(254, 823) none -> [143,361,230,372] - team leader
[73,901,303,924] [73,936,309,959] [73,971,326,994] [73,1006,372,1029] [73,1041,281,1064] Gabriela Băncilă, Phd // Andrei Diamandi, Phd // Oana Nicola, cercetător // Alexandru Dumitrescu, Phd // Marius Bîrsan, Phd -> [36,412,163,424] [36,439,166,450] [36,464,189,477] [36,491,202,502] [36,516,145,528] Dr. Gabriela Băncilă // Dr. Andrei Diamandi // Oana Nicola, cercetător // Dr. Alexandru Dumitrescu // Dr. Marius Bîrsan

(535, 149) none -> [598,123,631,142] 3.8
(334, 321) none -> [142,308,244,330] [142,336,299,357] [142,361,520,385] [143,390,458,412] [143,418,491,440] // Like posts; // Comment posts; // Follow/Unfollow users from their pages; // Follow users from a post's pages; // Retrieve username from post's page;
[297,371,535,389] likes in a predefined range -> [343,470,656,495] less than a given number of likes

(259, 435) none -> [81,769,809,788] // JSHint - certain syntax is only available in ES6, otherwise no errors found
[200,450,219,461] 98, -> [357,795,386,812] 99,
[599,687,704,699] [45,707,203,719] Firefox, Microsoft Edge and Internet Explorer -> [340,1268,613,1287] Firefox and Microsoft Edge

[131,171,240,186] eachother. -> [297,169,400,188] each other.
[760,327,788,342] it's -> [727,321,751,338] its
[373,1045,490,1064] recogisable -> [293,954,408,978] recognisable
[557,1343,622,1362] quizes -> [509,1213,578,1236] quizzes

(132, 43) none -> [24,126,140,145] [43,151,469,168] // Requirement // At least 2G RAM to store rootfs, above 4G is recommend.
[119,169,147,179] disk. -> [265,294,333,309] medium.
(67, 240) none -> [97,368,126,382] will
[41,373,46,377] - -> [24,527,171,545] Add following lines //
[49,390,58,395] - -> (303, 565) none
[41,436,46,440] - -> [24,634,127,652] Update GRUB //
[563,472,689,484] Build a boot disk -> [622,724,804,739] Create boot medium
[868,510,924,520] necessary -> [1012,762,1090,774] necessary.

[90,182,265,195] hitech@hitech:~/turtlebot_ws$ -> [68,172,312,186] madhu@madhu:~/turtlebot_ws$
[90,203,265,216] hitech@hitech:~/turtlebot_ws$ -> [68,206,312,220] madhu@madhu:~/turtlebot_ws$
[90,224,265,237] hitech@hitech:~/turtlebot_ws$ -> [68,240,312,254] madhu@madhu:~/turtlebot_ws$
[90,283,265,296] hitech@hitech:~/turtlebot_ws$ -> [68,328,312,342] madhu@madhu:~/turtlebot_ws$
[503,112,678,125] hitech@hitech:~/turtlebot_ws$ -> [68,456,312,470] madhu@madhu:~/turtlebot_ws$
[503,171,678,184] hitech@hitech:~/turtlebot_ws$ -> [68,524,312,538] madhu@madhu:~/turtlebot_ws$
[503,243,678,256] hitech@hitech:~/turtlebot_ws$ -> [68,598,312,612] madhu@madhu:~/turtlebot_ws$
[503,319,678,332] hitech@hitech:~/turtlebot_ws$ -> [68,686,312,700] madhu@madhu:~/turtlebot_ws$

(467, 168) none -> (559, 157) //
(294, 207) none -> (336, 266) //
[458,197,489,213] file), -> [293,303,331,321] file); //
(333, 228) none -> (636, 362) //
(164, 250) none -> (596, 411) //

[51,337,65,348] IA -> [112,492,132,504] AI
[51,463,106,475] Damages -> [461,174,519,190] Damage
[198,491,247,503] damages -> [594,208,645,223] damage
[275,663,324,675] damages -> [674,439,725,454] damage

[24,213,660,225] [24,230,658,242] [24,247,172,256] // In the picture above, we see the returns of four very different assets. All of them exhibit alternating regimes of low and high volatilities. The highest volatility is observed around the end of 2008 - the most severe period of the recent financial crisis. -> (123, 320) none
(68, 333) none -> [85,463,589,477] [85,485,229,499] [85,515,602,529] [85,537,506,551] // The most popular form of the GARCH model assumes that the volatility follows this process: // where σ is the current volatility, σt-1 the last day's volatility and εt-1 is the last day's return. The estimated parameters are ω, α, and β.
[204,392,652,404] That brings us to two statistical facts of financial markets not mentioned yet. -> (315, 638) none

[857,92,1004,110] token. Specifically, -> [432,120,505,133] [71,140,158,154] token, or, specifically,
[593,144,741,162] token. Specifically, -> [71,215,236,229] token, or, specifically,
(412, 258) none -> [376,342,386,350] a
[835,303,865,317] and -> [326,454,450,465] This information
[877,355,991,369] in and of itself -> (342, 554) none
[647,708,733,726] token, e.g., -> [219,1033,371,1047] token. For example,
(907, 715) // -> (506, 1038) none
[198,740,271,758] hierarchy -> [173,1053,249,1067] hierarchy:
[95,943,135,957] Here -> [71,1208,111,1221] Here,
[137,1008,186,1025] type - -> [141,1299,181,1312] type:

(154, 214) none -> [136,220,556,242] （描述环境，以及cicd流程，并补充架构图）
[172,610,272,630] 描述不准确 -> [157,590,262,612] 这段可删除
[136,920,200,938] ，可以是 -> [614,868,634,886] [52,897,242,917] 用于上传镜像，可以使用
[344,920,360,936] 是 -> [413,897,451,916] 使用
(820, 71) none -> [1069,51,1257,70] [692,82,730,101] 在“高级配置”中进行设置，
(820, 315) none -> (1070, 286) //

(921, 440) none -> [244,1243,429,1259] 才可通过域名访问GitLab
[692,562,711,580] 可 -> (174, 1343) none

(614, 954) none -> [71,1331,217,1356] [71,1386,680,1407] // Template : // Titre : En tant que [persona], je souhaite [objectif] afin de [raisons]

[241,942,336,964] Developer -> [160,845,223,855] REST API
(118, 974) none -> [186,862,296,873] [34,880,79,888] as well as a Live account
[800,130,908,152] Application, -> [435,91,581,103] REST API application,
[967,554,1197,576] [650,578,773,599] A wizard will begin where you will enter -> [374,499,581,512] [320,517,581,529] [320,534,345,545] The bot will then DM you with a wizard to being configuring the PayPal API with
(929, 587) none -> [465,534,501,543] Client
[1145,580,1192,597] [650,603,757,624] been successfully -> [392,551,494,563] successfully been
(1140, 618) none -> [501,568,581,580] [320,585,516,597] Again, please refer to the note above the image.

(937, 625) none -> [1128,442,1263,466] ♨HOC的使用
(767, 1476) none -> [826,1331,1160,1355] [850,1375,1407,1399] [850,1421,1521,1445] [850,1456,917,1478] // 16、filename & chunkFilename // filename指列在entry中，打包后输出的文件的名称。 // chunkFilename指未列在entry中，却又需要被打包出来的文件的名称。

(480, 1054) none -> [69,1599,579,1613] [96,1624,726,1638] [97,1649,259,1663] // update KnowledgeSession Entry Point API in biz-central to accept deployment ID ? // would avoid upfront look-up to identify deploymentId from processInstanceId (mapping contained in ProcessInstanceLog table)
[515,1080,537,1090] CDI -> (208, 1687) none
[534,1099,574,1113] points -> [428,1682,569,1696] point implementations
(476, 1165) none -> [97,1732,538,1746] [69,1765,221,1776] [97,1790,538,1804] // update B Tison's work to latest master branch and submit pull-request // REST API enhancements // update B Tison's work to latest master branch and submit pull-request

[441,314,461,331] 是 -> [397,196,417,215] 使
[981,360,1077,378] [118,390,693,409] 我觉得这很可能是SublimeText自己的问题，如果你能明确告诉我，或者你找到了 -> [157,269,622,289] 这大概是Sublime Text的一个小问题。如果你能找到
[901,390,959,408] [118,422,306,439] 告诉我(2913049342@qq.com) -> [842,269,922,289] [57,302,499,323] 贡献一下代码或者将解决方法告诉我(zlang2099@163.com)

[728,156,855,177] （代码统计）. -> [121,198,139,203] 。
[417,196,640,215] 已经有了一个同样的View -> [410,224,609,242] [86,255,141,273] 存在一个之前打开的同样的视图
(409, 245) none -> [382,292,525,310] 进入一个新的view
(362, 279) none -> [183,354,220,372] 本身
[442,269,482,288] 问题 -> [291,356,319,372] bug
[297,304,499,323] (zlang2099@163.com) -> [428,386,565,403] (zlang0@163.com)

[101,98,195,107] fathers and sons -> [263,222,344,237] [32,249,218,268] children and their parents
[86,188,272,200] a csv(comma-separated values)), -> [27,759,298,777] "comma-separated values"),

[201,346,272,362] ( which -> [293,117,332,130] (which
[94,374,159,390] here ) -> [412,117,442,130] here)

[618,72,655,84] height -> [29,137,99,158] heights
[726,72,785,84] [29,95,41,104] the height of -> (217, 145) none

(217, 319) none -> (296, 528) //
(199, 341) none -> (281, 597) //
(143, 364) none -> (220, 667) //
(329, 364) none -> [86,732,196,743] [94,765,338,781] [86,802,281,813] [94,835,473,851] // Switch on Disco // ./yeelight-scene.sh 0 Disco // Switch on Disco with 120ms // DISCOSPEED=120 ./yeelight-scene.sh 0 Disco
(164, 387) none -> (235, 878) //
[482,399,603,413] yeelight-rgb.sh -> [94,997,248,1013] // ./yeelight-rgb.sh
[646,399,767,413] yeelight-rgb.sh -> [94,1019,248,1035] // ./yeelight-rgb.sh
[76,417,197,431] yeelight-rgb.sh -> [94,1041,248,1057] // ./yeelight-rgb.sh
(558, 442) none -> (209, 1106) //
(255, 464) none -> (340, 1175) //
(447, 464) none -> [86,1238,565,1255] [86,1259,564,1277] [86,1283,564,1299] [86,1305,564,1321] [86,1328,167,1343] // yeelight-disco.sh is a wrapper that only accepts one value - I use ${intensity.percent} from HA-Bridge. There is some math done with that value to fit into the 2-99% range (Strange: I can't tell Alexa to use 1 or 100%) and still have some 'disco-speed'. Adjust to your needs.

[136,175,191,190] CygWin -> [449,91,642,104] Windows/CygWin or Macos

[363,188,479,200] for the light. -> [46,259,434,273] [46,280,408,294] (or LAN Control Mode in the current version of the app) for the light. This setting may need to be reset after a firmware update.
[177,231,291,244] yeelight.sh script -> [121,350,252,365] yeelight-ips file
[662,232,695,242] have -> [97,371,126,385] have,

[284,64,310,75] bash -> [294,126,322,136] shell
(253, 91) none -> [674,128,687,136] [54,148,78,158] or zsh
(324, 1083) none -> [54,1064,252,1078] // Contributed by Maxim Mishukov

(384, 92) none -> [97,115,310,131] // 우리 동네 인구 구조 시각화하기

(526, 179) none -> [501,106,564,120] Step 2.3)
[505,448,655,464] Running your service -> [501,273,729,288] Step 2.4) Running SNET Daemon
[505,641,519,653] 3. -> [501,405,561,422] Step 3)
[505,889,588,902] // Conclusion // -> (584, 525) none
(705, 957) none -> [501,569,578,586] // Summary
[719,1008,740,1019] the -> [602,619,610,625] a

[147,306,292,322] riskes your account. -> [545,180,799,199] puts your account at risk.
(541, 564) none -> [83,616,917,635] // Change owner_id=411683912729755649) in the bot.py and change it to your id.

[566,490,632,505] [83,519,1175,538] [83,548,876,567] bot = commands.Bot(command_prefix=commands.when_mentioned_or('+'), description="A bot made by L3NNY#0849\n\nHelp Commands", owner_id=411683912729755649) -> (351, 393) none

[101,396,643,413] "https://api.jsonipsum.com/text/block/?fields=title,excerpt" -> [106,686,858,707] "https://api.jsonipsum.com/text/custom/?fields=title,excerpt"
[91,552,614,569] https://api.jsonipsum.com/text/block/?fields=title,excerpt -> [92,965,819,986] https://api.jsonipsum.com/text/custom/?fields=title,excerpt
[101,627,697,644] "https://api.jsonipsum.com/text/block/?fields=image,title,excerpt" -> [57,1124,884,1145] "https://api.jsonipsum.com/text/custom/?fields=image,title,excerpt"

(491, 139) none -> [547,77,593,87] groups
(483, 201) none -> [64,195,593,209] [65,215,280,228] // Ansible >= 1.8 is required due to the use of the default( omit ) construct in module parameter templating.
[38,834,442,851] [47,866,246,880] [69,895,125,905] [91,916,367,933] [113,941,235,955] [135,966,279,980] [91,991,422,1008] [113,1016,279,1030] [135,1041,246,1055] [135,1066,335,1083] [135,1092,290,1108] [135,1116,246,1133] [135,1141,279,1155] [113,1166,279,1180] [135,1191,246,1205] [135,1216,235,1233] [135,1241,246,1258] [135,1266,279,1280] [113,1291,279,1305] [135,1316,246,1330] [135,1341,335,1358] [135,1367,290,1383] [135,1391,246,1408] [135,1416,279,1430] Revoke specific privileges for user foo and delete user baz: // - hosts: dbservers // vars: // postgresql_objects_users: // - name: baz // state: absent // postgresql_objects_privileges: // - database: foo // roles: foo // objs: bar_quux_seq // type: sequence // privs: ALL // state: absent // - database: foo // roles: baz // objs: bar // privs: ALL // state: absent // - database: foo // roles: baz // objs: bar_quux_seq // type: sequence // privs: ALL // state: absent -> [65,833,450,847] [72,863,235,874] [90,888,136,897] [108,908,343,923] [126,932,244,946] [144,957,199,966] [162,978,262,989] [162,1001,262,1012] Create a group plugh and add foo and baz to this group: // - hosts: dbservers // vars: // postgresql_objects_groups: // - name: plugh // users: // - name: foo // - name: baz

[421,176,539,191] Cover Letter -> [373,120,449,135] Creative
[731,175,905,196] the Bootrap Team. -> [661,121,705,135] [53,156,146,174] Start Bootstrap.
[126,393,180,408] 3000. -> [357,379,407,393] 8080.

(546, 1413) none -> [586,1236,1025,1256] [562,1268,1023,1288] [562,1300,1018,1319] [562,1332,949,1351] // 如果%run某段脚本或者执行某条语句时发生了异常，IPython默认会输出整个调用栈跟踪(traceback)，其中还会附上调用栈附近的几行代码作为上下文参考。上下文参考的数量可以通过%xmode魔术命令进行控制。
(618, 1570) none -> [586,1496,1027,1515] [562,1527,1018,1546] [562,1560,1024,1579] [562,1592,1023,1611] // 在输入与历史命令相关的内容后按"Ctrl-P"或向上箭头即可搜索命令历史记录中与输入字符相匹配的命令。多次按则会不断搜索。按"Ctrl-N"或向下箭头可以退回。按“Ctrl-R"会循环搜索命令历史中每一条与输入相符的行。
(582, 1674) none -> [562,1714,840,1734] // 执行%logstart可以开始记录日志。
== == ==
In the material above, locate the line containing "(143, 364) none -> (220, 667) //" and the line containing "[136,175,191,190] CygWin ->". Transcribe exactly those two lines and every line between them, and nothing more.

Written answer:
(143, 364) none -> (220, 667) //
(329, 364) none -> [86,732,196,743] [94,765,338,781] [86,802,281,813] [94,835,473,851] // Switch on Disco // ./yeelight-scene.sh 0 Disco // Switch on Disco with 120ms // DISCOSPEED=120 ./yeelight-scene.sh 0 Disco
(164, 387) none -> (235, 878) //
[482,399,603,413] yeelight-rgb.sh -> [94,997,248,1013] // ./yeelight-rgb.sh
[646,399,767,413] yeelight-rgb.sh -> [94,1019,248,1035] // ./yeelight-rgb.sh
[76,417,197,431] yeelight-rgb.sh -> [94,1041,248,1057] // ./yeelight-rgb.sh
(558, 442) none -> (209, 1106) //
(255, 464) none -> (340, 1175) //
(447, 464) none -> [86,1238,565,1255] [86,1259,564,1277] [86,1283,564,1299] [86,1305,564,1321] [86,1328,167,1343] // yeelight-disco.sh is a wrapper that only accepts one value - I use ${intensity.percent} from HA-Bridge. There is some math done with that value to fit into the 2-99% range (Strange: I can't tell Alexa to use 1 or 100%) and still have some 'disco-speed'. Adjust to your needs.

[136,175,191,190] CygWin -> [449,91,642,104] Windows/CygWin or Macos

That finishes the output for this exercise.